13. No Trust or Fund Created
The Plan and any Option grant shall not create or be construed to create a trust or separate fund of any kind or a fiduciary relationship between the Company or any Affiliate and a Participant or any other person. To the extent that any person acquires a right to receive payments or distributions from the Company or any Affiliate pursuant to an Option grant, such right shall be no greater than the right of any unsecured general creditor of the Company or any Affiliate.
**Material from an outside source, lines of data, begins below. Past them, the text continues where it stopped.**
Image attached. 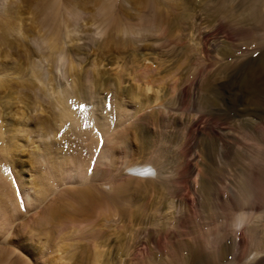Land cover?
<instances>
[{"label": "bare ground", "instance_id": "obj_1", "mask_svg": "<svg viewBox=\"0 0 264 264\" xmlns=\"http://www.w3.org/2000/svg\"><path fill=\"white\" fill-rule=\"evenodd\" d=\"M91 1L37 0L33 26L24 29L25 18L18 5L14 9L15 0H0V63L10 56L12 34L19 35L21 47L28 44L27 71L19 66L11 73L12 64L0 68V202L17 210L8 168L25 145L48 164L40 176L45 182L39 195H47L61 181L77 180L84 186L78 191L82 204L102 202L126 212L129 184L109 177L120 143L135 138L134 151L143 153V164H130L126 175L144 184L143 193L161 197L151 204L146 231L150 244L163 256L168 254L154 255L150 261L148 257V264H264V0H142L135 16L126 12L129 0H96L90 9ZM85 13L90 15L85 26L95 27L93 34L103 39L95 44L96 53L114 44L128 52L117 56L116 65L126 59L151 75L164 70L167 85L158 86L161 79L149 76L144 86L129 90L122 85V75L114 82L105 78L109 64L99 59L93 65L104 63L103 71L79 69L75 59L82 51L75 47L79 39L74 35ZM197 17L211 28L197 29ZM190 20L195 23L185 28ZM219 33L226 34L224 41L210 44ZM149 36H159L161 52L141 51L137 42ZM231 36H239L249 50L235 61L226 42ZM230 57L234 62L223 63ZM13 74L17 81L10 85ZM241 75L243 82L235 88ZM106 91L113 94L109 106ZM207 130L219 142L208 144L205 161L199 164L194 161L202 156L192 150ZM71 134L89 151L88 162L58 148L59 137ZM130 134L131 141H125ZM91 161L95 169L89 174ZM143 168L156 173L133 174ZM98 180H105L108 191L101 198L93 192ZM177 236L182 239L175 241ZM143 244L144 239L135 240L136 249Z\"/></svg>", "mask_w": 264, "mask_h": 264}, {"label": "rangeland", "instance_id": "obj_2", "mask_svg": "<svg viewBox=\"0 0 264 264\" xmlns=\"http://www.w3.org/2000/svg\"><path fill=\"white\" fill-rule=\"evenodd\" d=\"M139 1L141 2L142 0H129L126 4V12L129 15L131 14V16H135L137 14L138 10H136L135 7H138ZM91 2V4L89 3L90 9L95 4L94 2H96V0H92ZM38 3L37 0H15L16 5H14V9L18 5L19 7L16 9L20 11V15L23 16V19L25 18L23 23L24 29H29L33 26L31 19H33L34 16H32V12H36ZM89 17L90 15L85 13L78 18L77 24L80 26V30L74 35L76 39H79V42L75 44V47H81L80 49L82 51V55L75 59V64L79 66V69L86 71H103L102 69H104L105 64L108 63L109 65L106 66L103 71L105 78L108 77L112 82L113 79L116 80V75L117 77L118 75H122V85L129 90H134V88L137 89L138 86H144L149 76H153L156 79L159 78L158 80L161 79L156 85L161 87L167 85L170 80L163 78V75H166L164 70H161L160 73L158 72L157 74L154 73L151 75V73L149 74L142 70H138L137 64L126 59L122 60L123 63L121 61L116 65V62L118 61L116 59L117 56L124 52L114 44H111L113 46L110 45L107 48L102 49L101 54L100 52H97L99 53L97 54L95 52V44L98 42L101 43L103 39H101L100 36L93 34L92 31L95 30V27L85 26L86 20ZM201 18L204 17L202 16ZM204 19L202 21L198 17L194 19L199 24L197 29L200 28L201 32H206L211 28ZM194 20H190V22L185 25V28L189 27V24L192 21L195 23ZM186 32L189 34L190 31L187 30ZM225 35L226 34L224 33L216 34V37L210 39V44L213 45V43H215L214 40L216 39H222L224 41ZM126 37L122 39L126 40ZM91 38L96 40L94 41L95 43ZM122 39H116V42H119V40ZM158 39L159 36H149V38L144 39L142 42L138 41L137 44L142 48L141 51L144 54H157L163 50L160 45L161 42H156ZM19 40L21 41V38L17 33L10 36V41L13 43V47L10 51L8 50L10 58L8 57L3 63H0L1 69L2 64H6L9 68H12L15 65L12 68V71H10L11 73L13 72V69H18L19 66L20 71H27L24 53L28 44L21 47L22 44ZM226 42L228 45L231 44L228 46V49L234 51V61L236 58L238 59L249 52L247 46L243 44V41H241L239 36H231ZM66 45L68 44H65V47L67 48L70 44L68 46ZM29 46L35 49V46L32 43H30ZM116 48H118V51ZM4 50L5 48L3 47L2 51L4 52ZM239 50L241 51V54L239 53ZM127 53L128 52L124 53V57ZM102 57L105 59H102ZM253 57L256 58V55ZM98 59L105 63H103L104 66L98 68V66L95 67V65H93L94 63L98 64ZM228 60L229 62H234L233 58L230 57L229 59L224 60L223 63ZM41 64H44V67L48 65L46 62ZM106 72H108V74ZM18 73L19 72H17V74ZM17 76L18 75L16 74L12 75L13 78L11 77V79H9L10 85H15L14 82L16 83ZM241 78H243L242 75L235 79V88L238 87V84H242L241 82H243V80ZM135 85L137 87H132ZM158 86H156V90ZM112 91H116V89L114 88L110 90V93ZM148 93L149 95H153L152 91H149ZM104 96L105 102L109 106L108 101L112 100L113 94H108L106 91ZM0 121L2 123L3 118H1ZM219 127L221 129L225 128L221 123L219 124ZM64 131L65 130L61 131L62 134L65 133ZM132 138L133 136L130 134L125 141L129 139V141H131ZM218 142V137L212 135L208 130L199 134L196 143L197 147L192 150V154L197 152L201 154L202 157L197 156L194 162L198 159L197 162L199 161L198 163L202 164L205 161V150L207 149L206 147H208V144H218ZM120 144V151H117V155H115L116 153L114 154L116 163L111 174L112 176L109 177V179L114 178L121 183L129 184V192L126 195L127 197L123 206L126 212L120 211L113 206L107 207V204H103L102 202H99L94 206L82 204L78 199V191L84 186L78 183L77 180L71 182L61 181L54 184V190H49L47 195H39L37 192L38 188L45 182L40 179V176L41 174L46 173L48 170V164L40 154L31 153L33 150L30 147L23 145L18 152L19 154L16 153V155L18 154L17 157L16 155L14 156L13 161H15L13 162V166L8 163V171L13 177L12 187L14 188L15 193H17V210L14 209L13 204L4 206V204L0 202V264H5V262L6 264H148V261H150L154 255L159 254V257L162 256L164 258L168 256V254L163 256L162 252L156 245L150 244L149 238L147 237L148 233L146 231L150 227L147 218H149L152 213L150 211L152 207L151 204H153L154 201L160 202L161 197H157V195L149 196L143 193L144 191L141 190V187L144 186V184L140 183L137 179L126 175V169L130 164H143L141 163L144 158L143 153L134 151L138 145L135 138L134 140L132 139L129 144ZM100 147L103 148L102 145ZM129 147V152L122 155L121 150ZM58 148L63 150L65 154H69L71 157L74 156L81 158V160L86 162L91 159L89 151L86 147L84 148V144H81L73 134L68 135L65 138L60 136ZM124 159L125 161H123ZM107 163H109V161ZM93 166L95 167L93 161H91L90 167ZM152 170L156 173L154 168H152ZM168 174L169 173L164 172L162 175L167 178L170 176V174ZM104 183L105 180H98V182L94 183L93 192L95 193L96 198H101L108 193L104 187ZM37 184L40 185L38 186ZM147 205H149V207ZM158 206L159 205L157 204L154 208L156 209ZM173 207V210H170L172 212L176 211L174 205ZM107 208H112V211ZM131 232L134 233L132 234ZM144 235H146V237ZM139 237L144 239V244L137 248V251L135 240L137 241L140 239ZM181 239V237L177 236L175 241ZM143 247L145 249H143ZM153 247L155 249L157 248L158 250H156L159 252L157 253ZM131 248L133 251H131ZM163 253L166 254V252ZM140 254L143 258L140 257ZM136 256H138V258ZM148 257L150 258L147 261L146 259Z\"/></svg>", "mask_w": 264, "mask_h": 264}, {"label": "snow or ice", "instance_id": "obj_3", "mask_svg": "<svg viewBox=\"0 0 264 264\" xmlns=\"http://www.w3.org/2000/svg\"><path fill=\"white\" fill-rule=\"evenodd\" d=\"M88 171H89V174H92L94 172V166L90 167ZM134 174L140 177H149V176L155 175L154 171L151 168H143V169L134 170Z\"/></svg>", "mask_w": 264, "mask_h": 264}]
</instances>
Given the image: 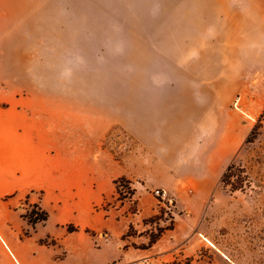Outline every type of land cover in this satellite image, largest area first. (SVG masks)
I'll use <instances>...</instances> for the list:
<instances>
[{"label": "crops", "instance_id": "1", "mask_svg": "<svg viewBox=\"0 0 264 264\" xmlns=\"http://www.w3.org/2000/svg\"><path fill=\"white\" fill-rule=\"evenodd\" d=\"M263 114L264 0H0V264H238L186 220L149 244L145 190L203 202Z\"/></svg>", "mask_w": 264, "mask_h": 264}, {"label": "rangeland", "instance_id": "2", "mask_svg": "<svg viewBox=\"0 0 264 264\" xmlns=\"http://www.w3.org/2000/svg\"><path fill=\"white\" fill-rule=\"evenodd\" d=\"M247 138L233 159V175L228 180L229 183L218 184L214 194L203 202L195 197V190L188 184H181L178 192L176 189L174 194H168L165 202L158 201L154 195V190L158 187H147L145 191L155 199L156 208L154 215L144 219L149 228L143 233H147L148 240L158 231L172 227L175 221L186 220L189 223L194 222L204 237L238 264H264V114L257 120ZM113 142V139L110 140L112 146ZM127 143L123 153L117 145L112 149V153L119 154L118 159L122 156L123 160L128 156L132 146L131 141ZM114 186L117 199L131 200L132 210L137 193L131 181L121 177L114 181ZM39 198L40 196L36 201L23 199L20 203V214L30 215L35 211L41 216V211L34 207L40 204ZM46 204L51 207L56 205L54 200L44 202L43 205ZM194 210L197 211L195 214ZM171 216L175 218L174 222L169 219ZM42 223L44 227L47 224ZM136 233L134 229L128 232L131 236H136ZM207 245L210 246L208 243ZM201 253L205 257L201 258L203 261L199 264H211V260H215L208 249ZM193 259L194 256H191L168 261L166 264H197L193 263ZM215 263L224 264L221 259ZM139 264L150 262L142 261Z\"/></svg>", "mask_w": 264, "mask_h": 264}, {"label": "trees", "instance_id": "3", "mask_svg": "<svg viewBox=\"0 0 264 264\" xmlns=\"http://www.w3.org/2000/svg\"><path fill=\"white\" fill-rule=\"evenodd\" d=\"M248 139V138H246ZM232 167H233V160L225 167V169L223 170L222 174L220 175V178H219V181H218V184L220 183H229L228 180L231 178V176L233 175V171H232ZM120 181H123L122 179ZM45 205H42V204H39V205H34V207H36L37 209H39L42 213L41 216H38V214H36L35 211H33V214L37 215V216H34L33 214H22V218L24 219V221L31 225V226H34L35 224L37 223H42V222H46L49 218V213L47 212V210L45 208H43ZM169 219H171L172 222L175 221V218L174 217H169ZM167 228H171V227H166L165 229ZM66 229L69 231V232H72L74 230H77L74 226L68 224L66 225ZM164 230H160L158 231L157 234H154L153 236L150 237L149 239V244H152L154 243L159 237L160 235L162 234Z\"/></svg>", "mask_w": 264, "mask_h": 264}, {"label": "built area", "instance_id": "4", "mask_svg": "<svg viewBox=\"0 0 264 264\" xmlns=\"http://www.w3.org/2000/svg\"><path fill=\"white\" fill-rule=\"evenodd\" d=\"M154 195L157 197L158 200L161 202H165L168 200V192L164 189L157 188L154 190Z\"/></svg>", "mask_w": 264, "mask_h": 264}]
</instances>
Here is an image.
14. No Fractional Shares; Lot Size
No fractional Shares shall be issued or delivered pursuant to the Plan or any Option, and the Committee shall determine whether cash, other securities, or other property shall be paid or transferred in lieu of any fractional Shares or whether such fractional Shares or any rights thereto shall be canceled, terminated, or otherwise eliminated. Any exercise hereunder shall be in a lot of 500 or more Shares.
15. Headings
Headings are given to the Sections and subsections of the Plan solely as a convenience to facilitate reference. Such headings shall not be deemed in any way material or relevant to the construction or interpretation of the Plan or any provision thereof.
16. Plan Amendments
The Plan may be terminated or, subject to Section 3 herein, amended by the Board, as it shall deem advisable or to conform to any change in any law or regulation applicable thereto.
17. Effective Date and Duration of Plan
The Plan shall become effective as of November 1, 2001 (the Effective Date). The Plan shall terminate on the tenth anniversary of the Effective Date, unless the Plan is extended or terminated at an earlier date by the Shareholders or is terminated by exhaustion of the Shares available for issuance hereunder.